══ RECORDS FOR THIS EXERCISE ══

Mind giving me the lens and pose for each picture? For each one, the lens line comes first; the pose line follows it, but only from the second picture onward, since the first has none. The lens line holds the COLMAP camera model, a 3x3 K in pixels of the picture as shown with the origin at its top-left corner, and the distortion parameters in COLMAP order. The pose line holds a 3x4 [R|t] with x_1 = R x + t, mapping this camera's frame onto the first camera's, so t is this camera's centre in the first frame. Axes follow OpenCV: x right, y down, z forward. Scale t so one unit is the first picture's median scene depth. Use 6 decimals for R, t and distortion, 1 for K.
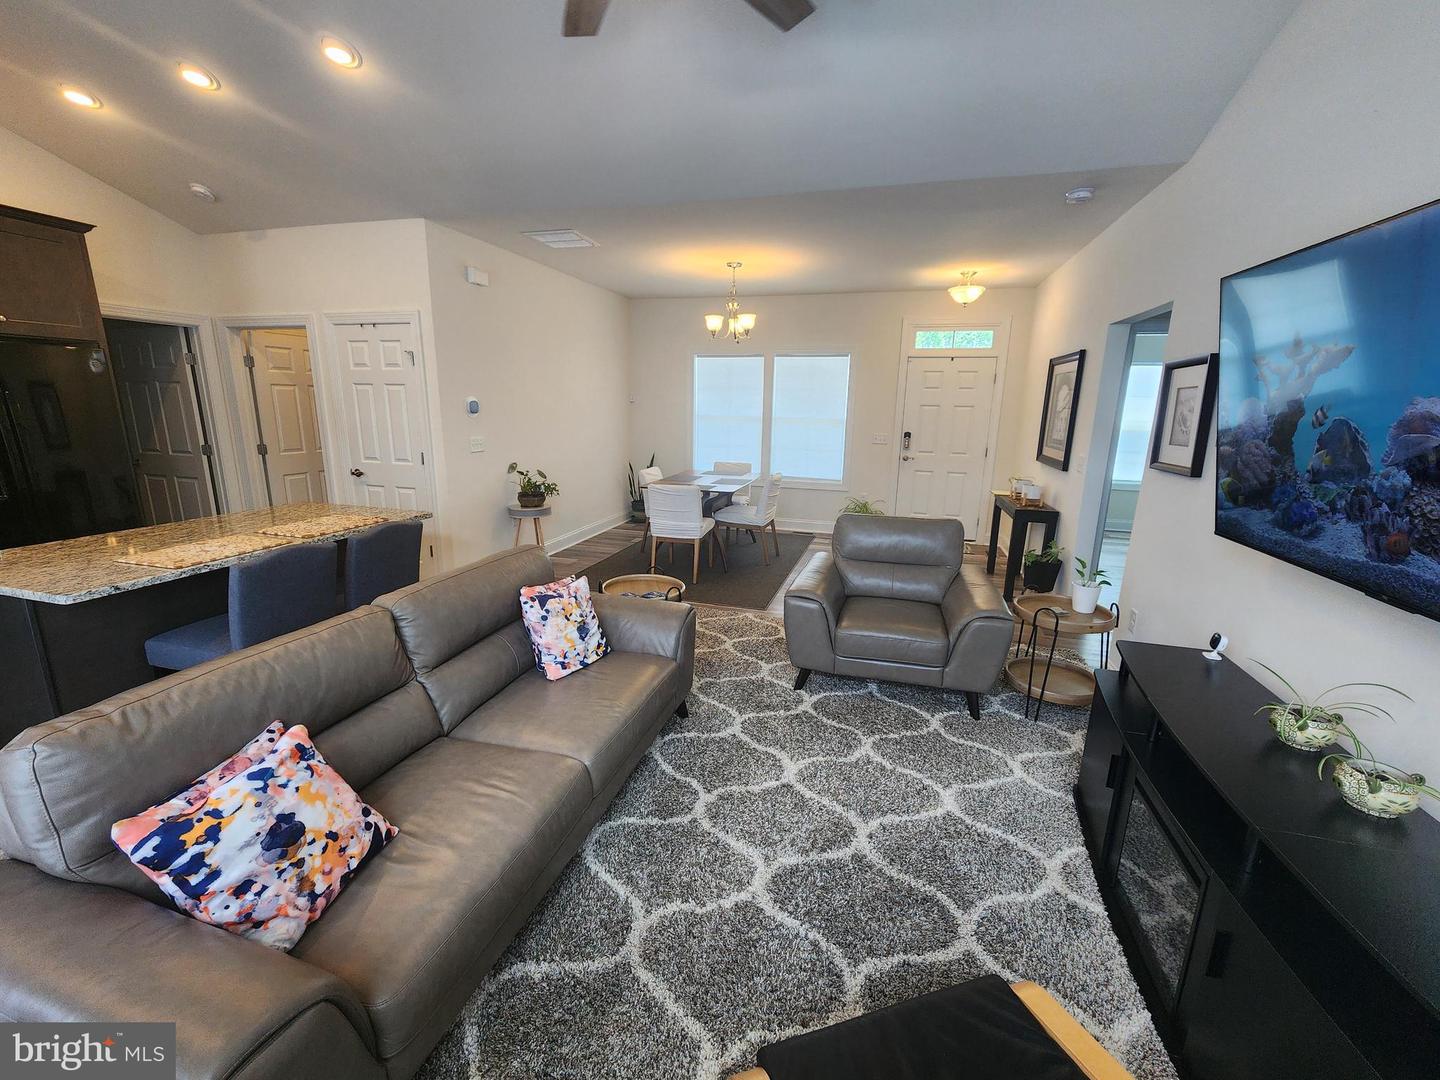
lens RADIAL K [[593.4, 0, 720.0], [0, 593.4, 540.0], [0, 0, 1]] dist [0.002758, -0.000030]
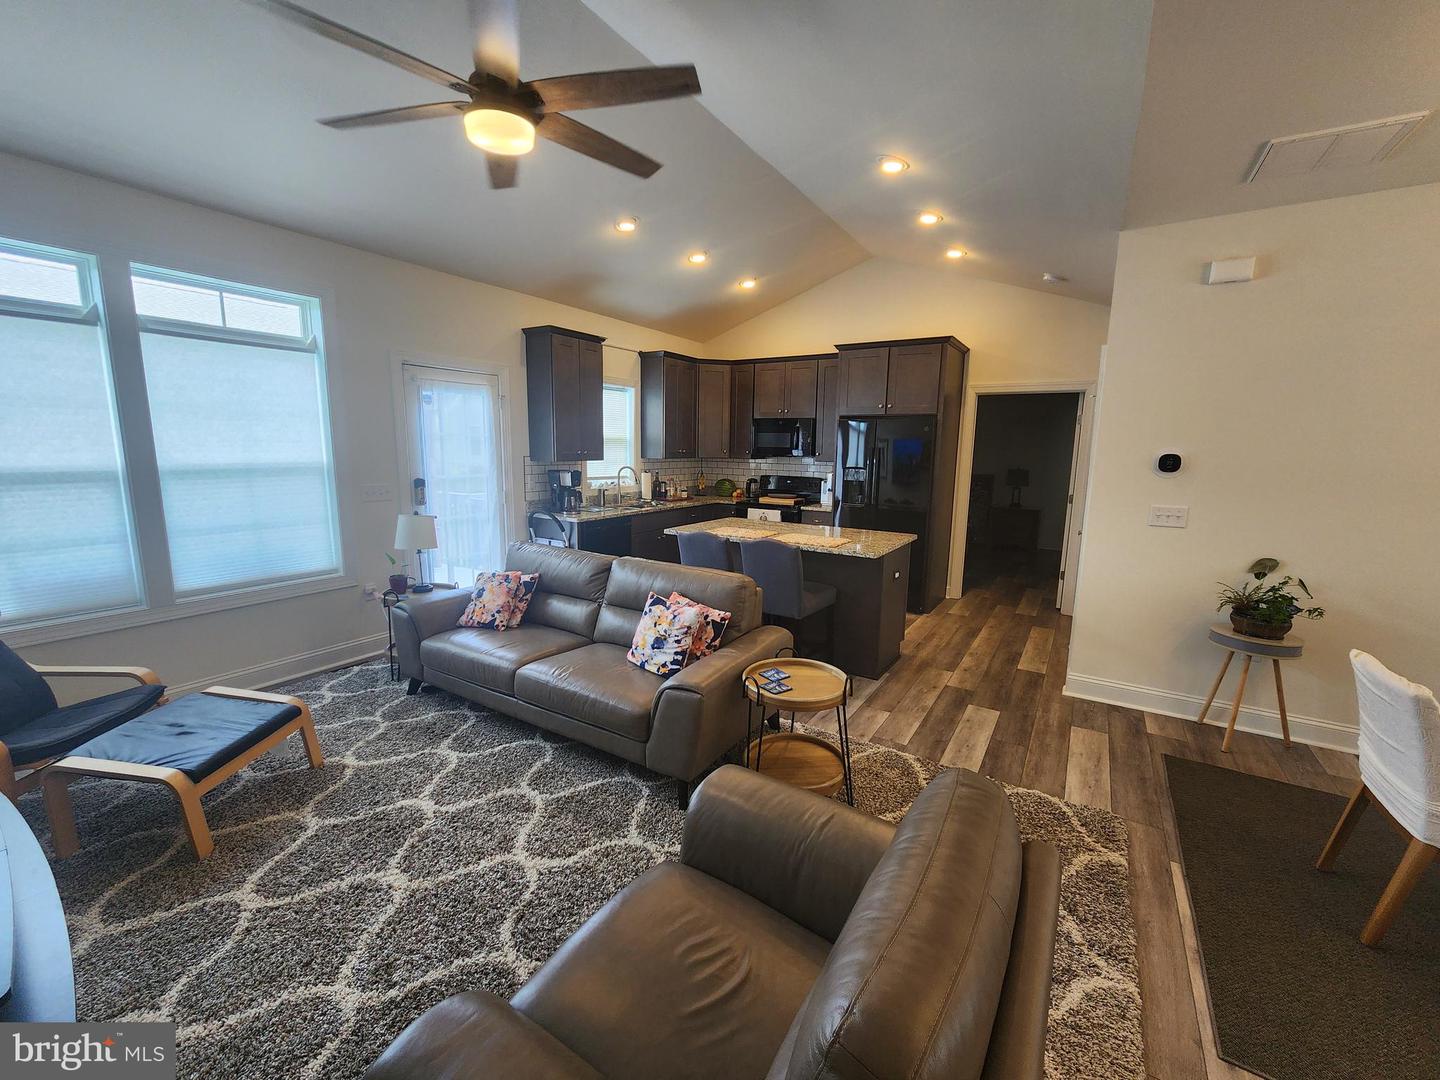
lens RADIAL K [[593.4, 0, 720.0], [0, 593.4, 540.0], [0, 0, 1]] dist [0.002758, -0.000030]
pose [[-0.284724, 0.131658, -0.949525, 0.789986], [-0.232922, 0.951337, 0.201753, -0.291449], [0.929882, 0.278609, -0.240202, 1.326533]]
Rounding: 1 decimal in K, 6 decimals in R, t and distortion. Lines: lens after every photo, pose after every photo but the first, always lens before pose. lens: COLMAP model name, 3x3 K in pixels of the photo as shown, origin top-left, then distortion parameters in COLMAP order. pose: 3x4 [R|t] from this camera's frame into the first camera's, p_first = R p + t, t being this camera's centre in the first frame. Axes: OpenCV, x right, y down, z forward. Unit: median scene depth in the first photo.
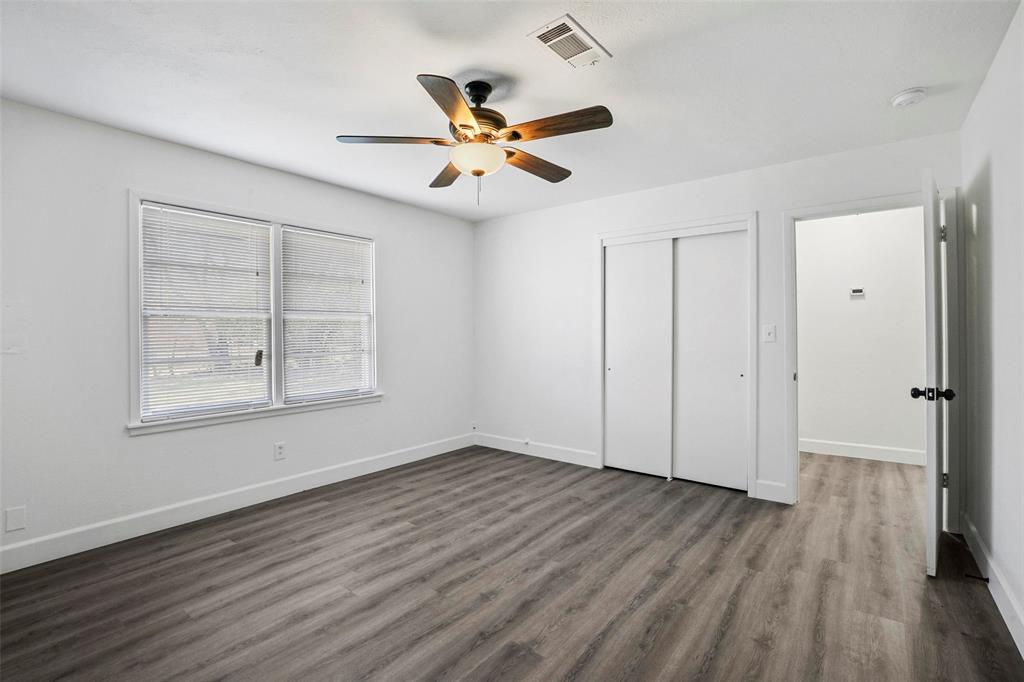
lens RADIAL K [[466.1, 0, 512.0], [0, 466.1, 341.0], [0, 0, 1]] dist [-0.014646, 0.000096]
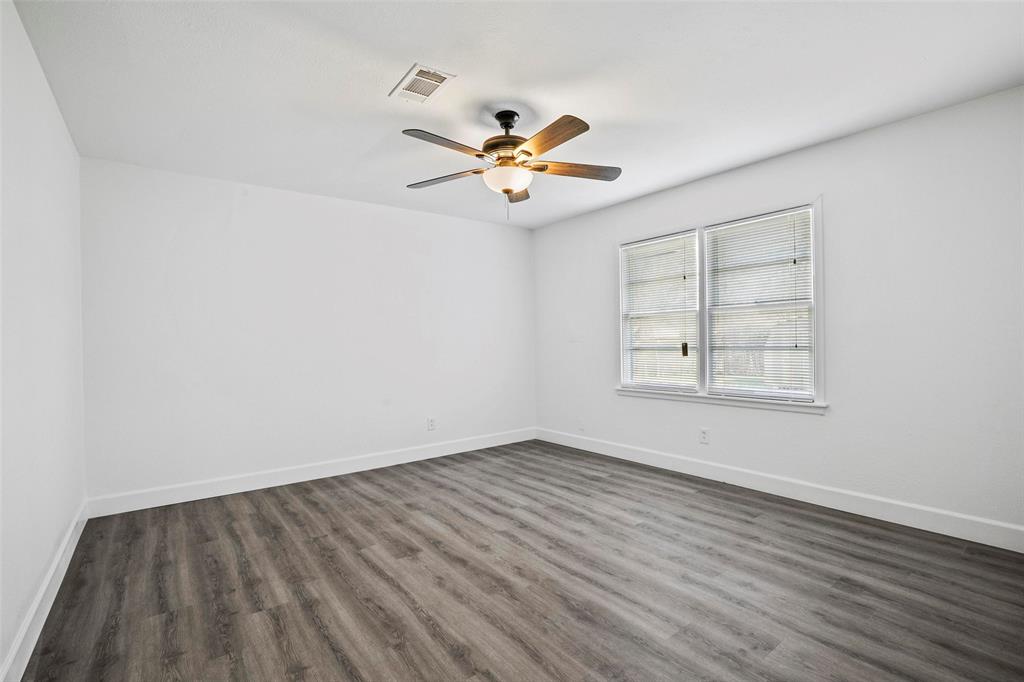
lens RADIAL K [[466.1, 0, 512.0], [0, 466.1, 341.0], [0, 0, 1]] dist [-0.014646, 0.000096]
pose [[-0.249644, 0.013406, -0.968245, 0.803814], [0.012544, 0.999865, 0.010610, -0.003542], [0.968257, -0.009497, -0.249778, 1.005944]]
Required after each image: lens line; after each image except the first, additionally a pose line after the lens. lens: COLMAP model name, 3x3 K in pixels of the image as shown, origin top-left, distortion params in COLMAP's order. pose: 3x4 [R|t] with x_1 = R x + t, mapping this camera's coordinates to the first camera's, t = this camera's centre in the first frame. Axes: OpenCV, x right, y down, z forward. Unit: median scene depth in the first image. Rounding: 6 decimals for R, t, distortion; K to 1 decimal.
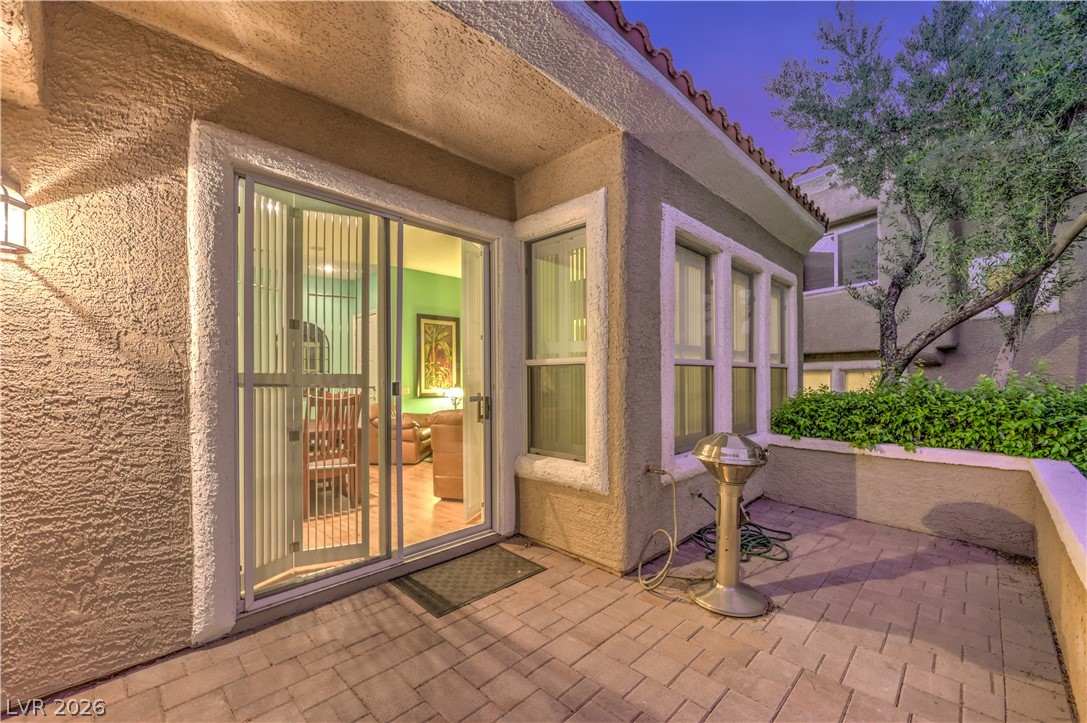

═══

EXERCISE >> Rewrite the lines of all the records with "COLMAP" changed to "OpenCV" everywhere and nothing else altered, omitting the pictures.

WRITTEN ANSWER >>
Mind giving me the lens and pose for each picture? For each one, the lens line comes first; the pose line follows it, but only from the second picture onward, since the first has none. The lens line holds the OpenCV camera model, a 3x3 K in pixels of the picture as shown with the origin at its top-left corner, and the distortion parameters in OpenCV order. The pose line holds a 3x4 [R|t] with x_1 = R x + t, mapping this camera's frame onto the first camera's, so t is this camera's centre in the first frame. Axes follow OpenCV: x right, y down, z forward. Scale t so one unit is the first picture's median scene depth. Use 6 decimals for R, t and distortion, 1 for K.
lens RADIAL K [[593.4, 0, 720.0], [0, 593.4, 540.0], [0, 0, 1]] dist [0.002758, -0.000030]
lens RADIAL K [[593.4, 0, 720.0], [0, 593.4, 540.0], [0, 0, 1]] dist [0.002758, -0.000030]
pose [[-0.284724, 0.131658, -0.949525, 0.789986], [-0.232922, 0.951337, 0.201753, -0.291449], [0.929882, 0.278609, -0.240202, 1.326533]]
Rounding: 1 decimal in K, 6 decimals in R, t and distortion. Lines: lens after every photo, pose after every photo but the first, always lens before pose. lens: OpenCV model name, 3x3 K in pixels of the photo as shown, origin top-left, then distortion parameters in OpenCV order. pose: 3x4 [R|t] from this camera's frame into the first camera's, p_first = R p + t, t being this camera's centre in the first frame. Axes: OpenCV, x right, y down, z forward. Unit: median scene depth in the first photo.
lens RADIAL K [[466.1, 0, 512.0], [0, 466.1, 341.0], [0, 0, 1]] dist [-0.014646, 0.000096]
lens RADIAL K [[466.1, 0, 512.0], [0, 466.1, 341.0], [0, 0, 1]] dist [-0.014646, 0.000096]
pose [[-0.249644, 0.013406, -0.968245, 0.803814], [0.012544, 0.999865, 0.010610, -0.003542], [0.968257, -0.009497, -0.249778, 1.005944]]
Required after each image: lens line; after each image except the first, additionally a pose line after the lens. lens: OpenCV model name, 3x3 K in pixels of the image as shown, origin top-left, distortion params in OpenCV's order. pose: 3x4 [R|t] with x_1 = R x + t, mapping this camera's coordinates to the first camera's, t = this camera's centre in the first frame. Axes: OpenCV, x right, y down, z forward. Unit: median scene depth in the first image. Rounding: 6 decimals for R, t, distortion; K to 1 decimal.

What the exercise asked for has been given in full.